The expert panel report stems from a 2008 review of the existing policy framework and closely follows a 2009 report from Hickling Arthurs Low (HAL) which also included the CCRI among its list of options. The HAL Report was commissioned by the Canadian Research Integrity Committee representing 16 research and academic institutions including the three granting councils.

It noted, however, that of the options it considered — an evolving current system, office of an ombudsperson and CCRI — none adequately address the fact that neither government nor private sector fall within the jurisdiction of the main system.

It adds that an ombudsperson or a CCRI "would be a logical focal point for fielding calls from, and disseminating information to, both government and private sector researchers".

CCRI responsibilities
Promotion

Prevention

Provision of confidential advice

Information gathering

Dissemination and reporting of information

Development and promotion

of best practice standards

The granting councils will use both reports and other inputs to craft a definitive approach to research integrity that fuses the societal expectations of zero tolerance and privacy. What remains to be seen is whether the CCRI proposal will be embraced and implemented.
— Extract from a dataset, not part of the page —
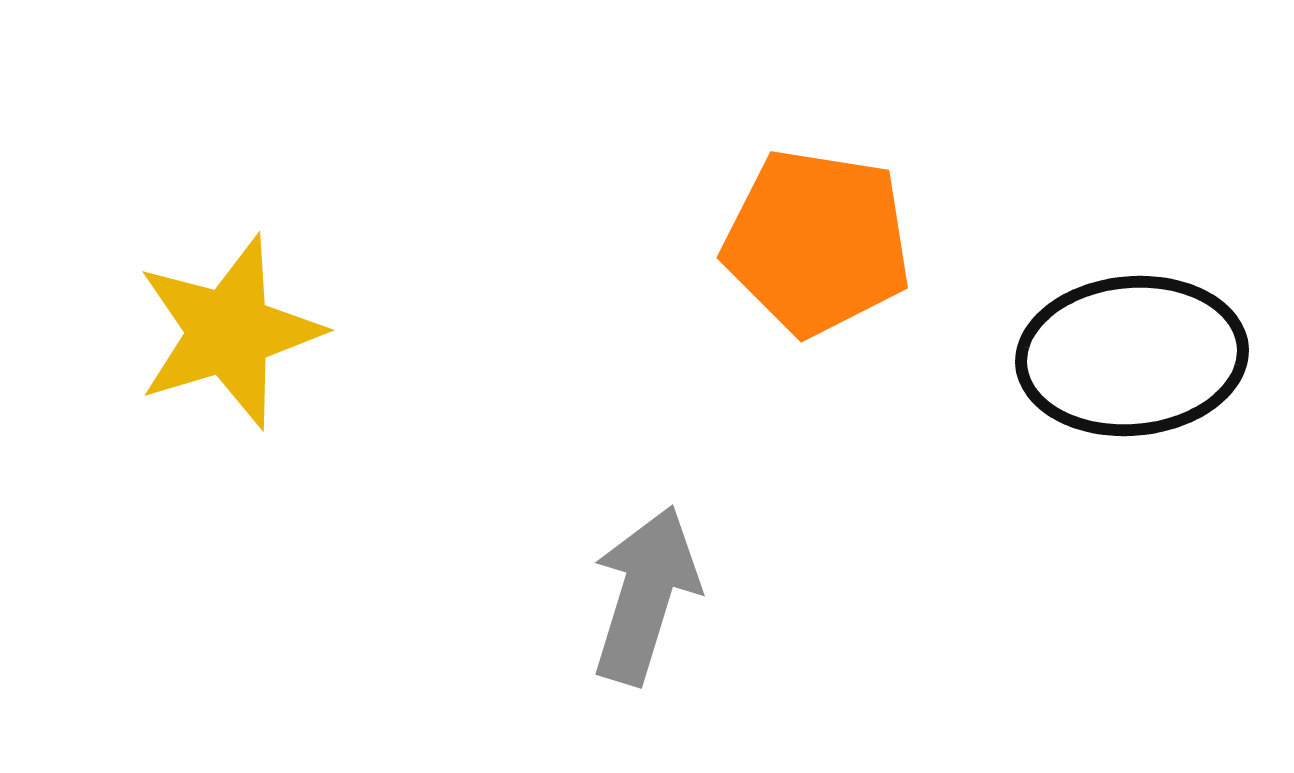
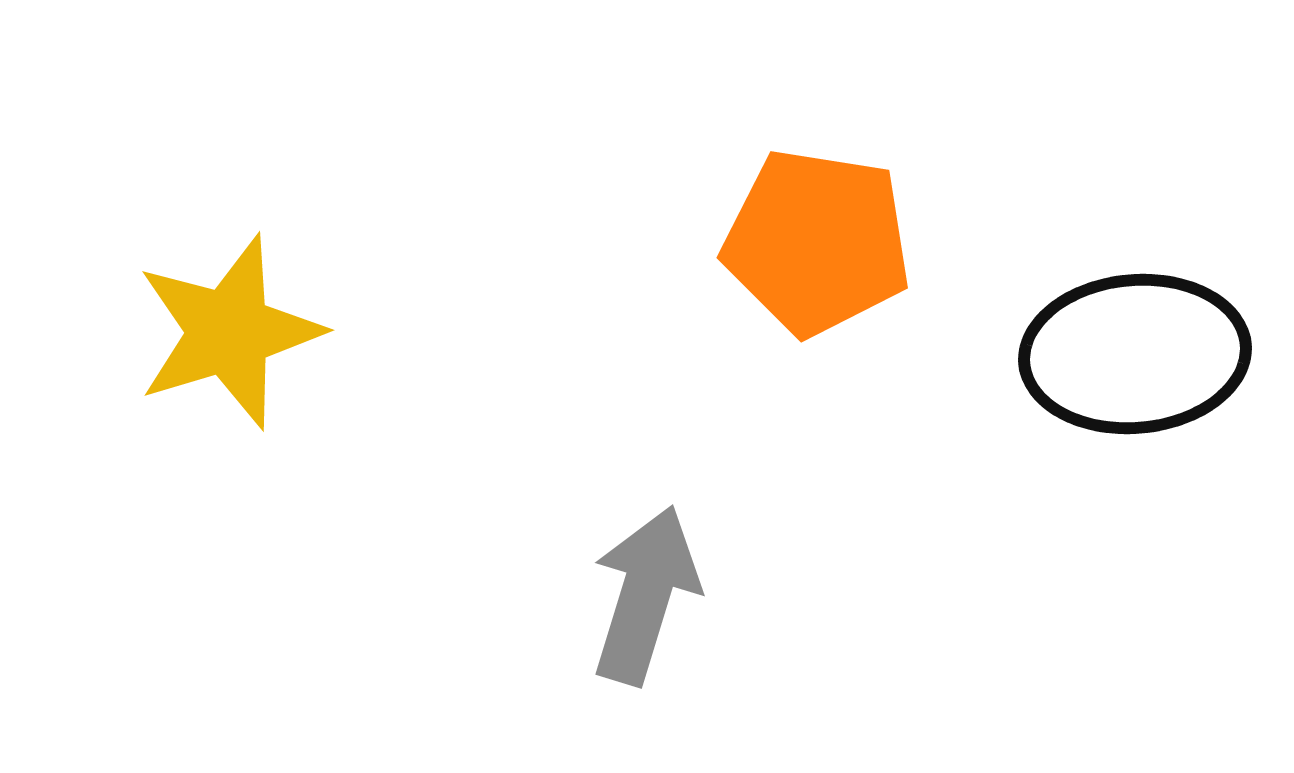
black ellipse: moved 3 px right, 2 px up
"The suggestion of the creation of any new body is always something you don't want to jump into ... We feel in many cases that the horizontal connecting of bodies is often a good approach and to minimize as much as possible the creation of new bodies," says Dr Chad Gaffield, president of the Social Sciences and Humanities Research Council. "What we need help in — and the report emphasized that — is the two societal expectations of zero tolerance and privacy ... That is a much larger issue. We need to get around how we can respond to legitimate demands that we certainly share as councils."